В Одессе я успел поговорить незадолго до его смерти с Ройтбурдом, о котором мы уже говорили сегодня. Человек, который оказывал на меня огромное влияние именно своими разговорами о живописи. Именно о живописи мы с ним в основном и говорили. Именно его представления об Одессе как о метафизическом городе, если брать его архитектуру, его рисунок, а не увязать в подробностях этого, в общем, довольно пошлого мифа. Не столько пошлого, сколько истершегося.

Нет, интересных людей масса. Но я не собираюсь пока ничего писать по итогам, кроме тех интервью, которые я опубликовал. Мне, кстати, было безумно интересно посмотреть с Вилленом Новаком. Вот это интервью я опубликую. Виллен Новак снял поразительный фильм «Чому я живий» («Почему я жив») по повести Евгения Митько «Теперь я турок, не казак». Фильм с колоссальным эстетическим пережимом, но очень интересный. К сожалению, он вряд ли будет в российском прокате. На Одесской студии.

Виллен Новак — это и «Красные дипкурьеры», и «Вторжение», и «Дикая любовь». Человек, который именно в жанре такой мелодрамы на разрыв аорты, тоже очень ироническом, очень пародийном, умудряется делать шедевры. Тут есть о чем поговорить. Хотя «Вторжение» вполне серьезная картина, лучший сценарий Говорухина. Вот это мы с ним обсудили, об этом мы говорили весьма интересно. В том числе и о сегодняшнем состоянии Одесской студии. Генеральный директор ее Андрей Осипов, который, в общем, и устроил этот разговор, был директором этого фильма. Он показал мне эту студию. Я с наслаждением по этим легендарным местам побродил.

Много очень увлекательных разговоров. Почему я не хочу ничего писать по итогам? Потому что не хочу, во-первых, увеличивать вероятность так называемого срача. А во-вторых, мне кажется, каковы бы ни были мои впечатления, они остаются моим частным делом. Как-нибудь без моих рекомендаций здесь разберутся. Хотя друзьям я говорю ровно то, что думает. Но мне очень интересно, могу вам сказать честно.

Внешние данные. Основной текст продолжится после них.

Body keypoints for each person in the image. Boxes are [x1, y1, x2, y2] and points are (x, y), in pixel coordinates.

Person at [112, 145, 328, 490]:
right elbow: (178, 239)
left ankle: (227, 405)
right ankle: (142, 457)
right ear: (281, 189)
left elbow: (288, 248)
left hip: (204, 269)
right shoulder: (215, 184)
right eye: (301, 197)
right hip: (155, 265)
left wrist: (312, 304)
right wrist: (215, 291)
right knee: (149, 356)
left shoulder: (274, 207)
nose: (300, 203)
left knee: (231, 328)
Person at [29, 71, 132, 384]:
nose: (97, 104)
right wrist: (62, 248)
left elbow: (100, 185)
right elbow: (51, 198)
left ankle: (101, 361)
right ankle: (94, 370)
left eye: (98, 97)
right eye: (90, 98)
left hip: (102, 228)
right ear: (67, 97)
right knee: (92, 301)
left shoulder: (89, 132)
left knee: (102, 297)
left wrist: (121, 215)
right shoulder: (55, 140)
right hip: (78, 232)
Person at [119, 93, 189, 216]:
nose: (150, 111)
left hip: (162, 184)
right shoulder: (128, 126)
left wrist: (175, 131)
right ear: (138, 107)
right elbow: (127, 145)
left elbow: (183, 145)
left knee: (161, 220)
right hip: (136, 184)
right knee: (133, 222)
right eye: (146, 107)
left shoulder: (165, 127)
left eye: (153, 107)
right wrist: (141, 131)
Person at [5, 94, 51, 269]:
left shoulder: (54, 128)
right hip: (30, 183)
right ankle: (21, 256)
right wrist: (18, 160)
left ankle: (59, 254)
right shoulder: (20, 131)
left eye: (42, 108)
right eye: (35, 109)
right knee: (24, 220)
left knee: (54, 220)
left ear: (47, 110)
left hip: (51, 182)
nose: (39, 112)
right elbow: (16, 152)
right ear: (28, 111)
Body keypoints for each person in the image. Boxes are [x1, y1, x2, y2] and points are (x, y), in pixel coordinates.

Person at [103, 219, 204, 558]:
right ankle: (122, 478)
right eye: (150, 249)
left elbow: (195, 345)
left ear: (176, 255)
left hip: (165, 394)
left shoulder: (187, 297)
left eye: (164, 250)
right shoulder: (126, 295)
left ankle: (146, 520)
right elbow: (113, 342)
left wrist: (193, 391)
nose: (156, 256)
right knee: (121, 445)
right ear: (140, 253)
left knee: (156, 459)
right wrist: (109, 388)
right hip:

Дмитрий Быков: Мне хотелось бы надеяться на то, что культура публичной дискуссии не будет вовсе утрачена в России

Я, кстати, не знаю точно, когда я вернусь, будем ли мы следующий эфир вести уже лично, или он опять пойдет в записи, потому что, может быть, я еще какое-то время до конца лета останусь у моря. Не могу пока решить. Это во многом зависит от билетов, от того, какие там маршруты будут самыми дешевыми, симпатичными и с наименьшими моментами ожидания в аэропортах. Вы знаете, прямых рейсов нет.

Но могу сказать одно. Поразительна эта атмосфера ищущего общества, которое блуждает, завирается, ошибается, страшно дерется, конечно, страшно расколото, но, тем не менее, бесстрашно формулирует. Хотя и впадает в чудовищные крайности. Ужасно надоели дискуссии, в которых, как писал Жванецкий, любимым аргументом является «Покажи документы», «Предъяви прописку».

Всегда, когда власть зовут на помощь в дискуссии... В Украине это тоже есть, и доносов полно. Но есть еще и возможность говорить вслух — пока. Мне хотелось бы надеяться на то, что культура публичной дискуссии не будет вовсе утрачена в России. Потому что когда главным аргументом становится «Вы оскорбили мои чувства», или «Вы агент влияния», или «Вы экстремист» — это не дискуссия. Мне очень горько, но это так, естественно.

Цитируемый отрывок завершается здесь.